Giulia Vigna, Leonardo Magrelli et Alessandro Tini sont trois jeunes artistes italiens. Ensemble, ils créent en 2017 le collectif qu’ils nomment «Vaste programme», en référence à la fameuse réplique de Charles de Gaulle. Leur travail, «Le long chemin de retour d’Ivan Putnik, camionneur», est visible jusqu’au 30 juillet à l’Institut culturel italien d’Algérie, dans le cadre de l’exposition «Eyes on Tomorrow». Avec comme fil conducteur dans les photographies, la présence de l’homme et la trace qu’il laisse au sein de son environnement et de la nature, même s’ils ont l’air vierges et inhospitaliers. Le projet de «Vaste programme» s’articule autour du nomadisme, mais pas que… Présente à Alger pour le vernissage, Giulia Vigna explique que ce projet a commencé alors que le collectif a «fait la découverte sur Internet de belles photographies représentant la diversité des paysages russes». Collectant les clichés les uns après les autres, ils se sont retrouvés avec pas moins de 5.000 images téléchargées à partir de photographies 360 degrés mises en ligne par les internautes sur Google Maps.

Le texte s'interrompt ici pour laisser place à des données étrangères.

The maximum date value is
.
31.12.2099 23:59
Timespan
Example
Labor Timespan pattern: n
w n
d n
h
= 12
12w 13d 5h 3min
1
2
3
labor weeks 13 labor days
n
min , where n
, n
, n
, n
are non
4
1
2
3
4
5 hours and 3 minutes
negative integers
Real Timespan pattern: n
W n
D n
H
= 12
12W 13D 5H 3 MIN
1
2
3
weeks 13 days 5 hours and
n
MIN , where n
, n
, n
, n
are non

La question qui se posait alors, poursuit Giulia, était de «savoir comment présenter autant de photos et réussir à capter l’attention du public». «Vaste programme» a alors pensé à créer une histoire derrière ces clichés, une histoire qui sorte de l’ordinaire et puisse marquer les esprits, tout en semblant véridique pour le public. Ainsi, l’idée de les assembler sous la forme d’un journal de bord visuel s’est imposée d’elle-même. Mais, avec cela, ils ont également désiré aller plus loin en poussant la supercherie jusqu’à les attribuer à un camionneur russe, Ivan Putnik, qui sillonnerait le pays de bout en bout. Par là, jaillissait une volonté sous-jacente de ce choix, celle de déconstruire les stéréotypes associés aux conducteurs de camion. Dans le subconscient collectif, l’art, la culture et la photographie n’étant pas associés à toutes les catégories de la société. Ce pourquoi, poursuit-elle, «cette idée était tentante».
De même, afin de rendre leur travail crédible, ils ont décidé d’annoter les images au verso afin de les rendre plus authentiques et personnelles. Ainsi, des légendes de dates, lieux et de pensées personnelles jonchent le journal fictif. Pour aller plus loin et montrer jusque où la manipulation de l’information peut aller, ils ont présenté une interview factice de ce camionneur. Quand le public croit entendre la démarche artistique d’Ivan, s’exprimant en russe et sous-titré en anglais, afin de véhiculer l’information désirée, il s’agit en réalité d’un chef qui explique comment concocter des boulettes de viande ! Ceci, explique Giulia, est une façon de pousser les visiteurs de l’exposition à se poser des questions sur l’origine, la signification, l’auteur et la visée des photographies et images qui sont diffusées à travers le monde. Dans une ère où l’accès aux images est de plus en plus facile, le collectif «Vaste programme» prône la vigilance et alerte quant au détournement des images et à leur mésusage.